Monday, November 28, 2005

Tropical storm Delta expected in Morocco late Monday

The US National Hurricane Center (NHC) in Miami said Delta is expected to reach the Moroccan coast and the Spanish-controlled Canary Islands late Monday or early Tuesday.

Delta is the 25th named storm of the record-breaking six-month Atlantic hurricane season, which started on June 1 and officially ends on Wednesday. But forecasters warn that tropical storms and hurricanes can still develop in December.

The storm strengthened in the Atlantic Ocean on Sunday and threatened to strike the Canary Islands as it raced toward the Moroccan coastline.

“Gale-force winds are possible in the Canary and Madeira Islands today and could reach the coast of Morocco by late tonight or early Tuesday,'' the NHC said.

At 03:00 a.m GMT, the storm was centred about 1,280 km west of La Palma in the Canary Islands and was speeding northeast at 43 kph, reported Reuters news agency.

Forecasters at the hurricane centre said it is expected to move over or just north of the Canary Islands on Monday, sending gale-force winds across the archipelago, and then will dissipate over the southern Moroccan coasts in late Monday or early Tuesday.

Delta is a strong tropical storm with sustained winds just below hurricane level. For a storm to be named, it needs to have sustained winds reaching a minimum 62 kph, while a hurricane is a storm with a cyclonic wind circulation of at least 117 kph.

The current Atlantic hurricane season has broken some long-standing records, including the most tropical storms and hurricanes.

A total of 25 named storms have been registered between June and the end of November, breaking the old record of 21 during the 1993 season. Thirteen hurricanes have struck so far, shattering the 1969 record of 12.

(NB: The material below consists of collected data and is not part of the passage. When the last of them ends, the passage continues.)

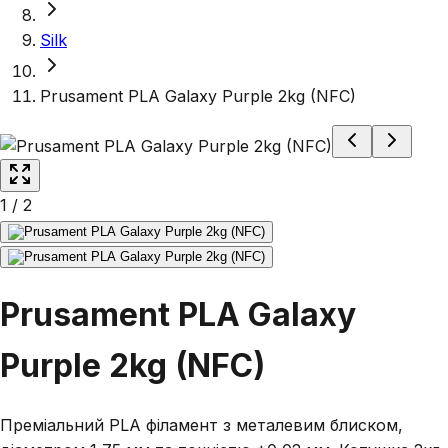
Silk
Prusament PLA Galaxy Purple 2kg (NFC)
1
/
2
Prusament PLA Galaxy
Purple 2kg (NFC)
Преміальний PLA філамент з металевим блиском,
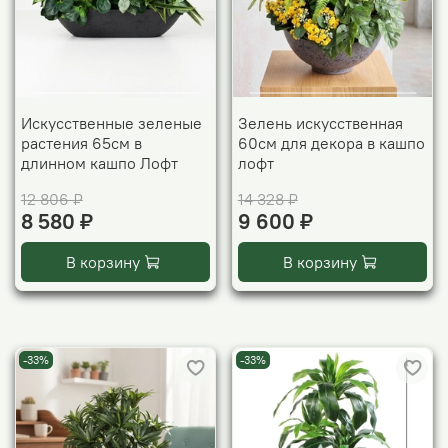
Искусственные зеленые
Зелень искусственная
растения 65см в
60см для декора в кашпо
длинном кашпо Лофт
лофт
12 806 ₽
14 328 ₽
8 580 ₽
9 600 ₽
В корзину
В корзину
-33%
-33%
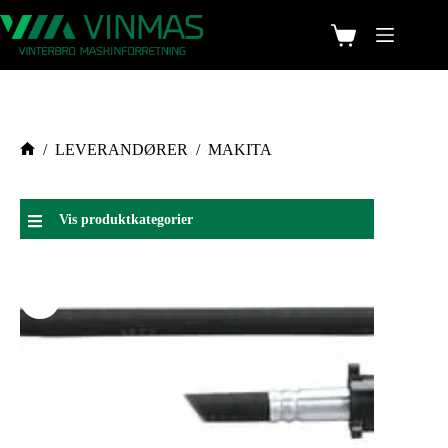
/
LEVERANDØRER
/
MAKITA
Vis produktkategorier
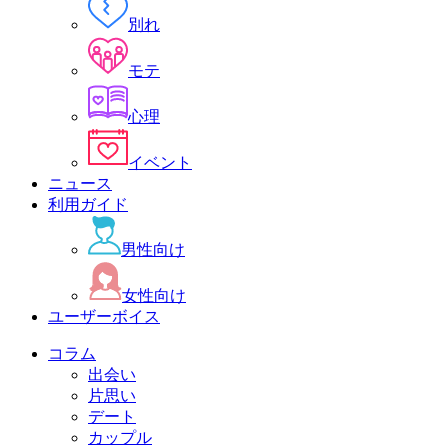
別れ
モテ
心理
イベント
ニュース
利用ガイド
男性向け
女性向け
ユーザーボイス
コラム
出会い
片思い
デート
カップル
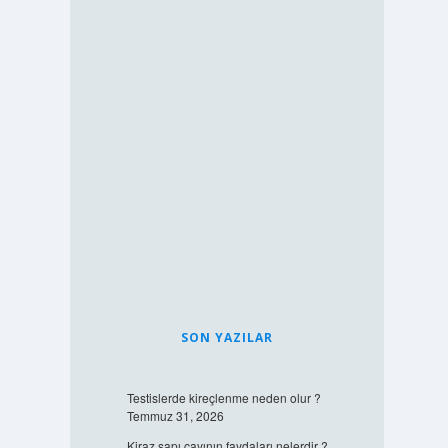
SON YAZILAR
Testislerde kireçlenme neden olur ?
Temmuz 31, 2026
Kiraz sapı çayının faydaları nelerdir ?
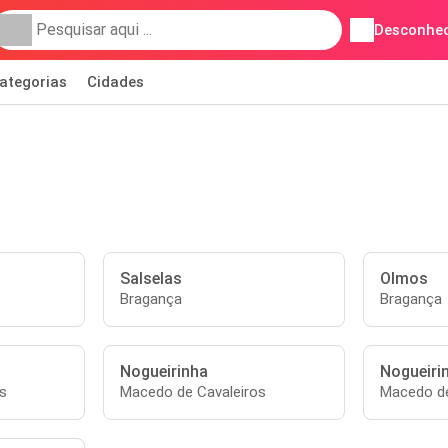
Desconhec
ategorias
Cidades
Salselas
Olmos
Bragança
Bragança
Nogueirinha
Nogueiri
s
Macedo de Cavaleiros
Macedo de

The season has set another record of three category five hurricanes, Katrina, Rita, and Wilma, the highest number in one season. Wilma would become the strongest hurricane on record in the Atlantic Basin, with a pressure of 882 mb, breaking the 1988 Gilbert recod held with a 888-mb pressure.

The season has also registered records for the costliest ever US natural disaster, caused by Hurricane Katrina, which struck New Orleans and the Mississippi Gulf Coast in August.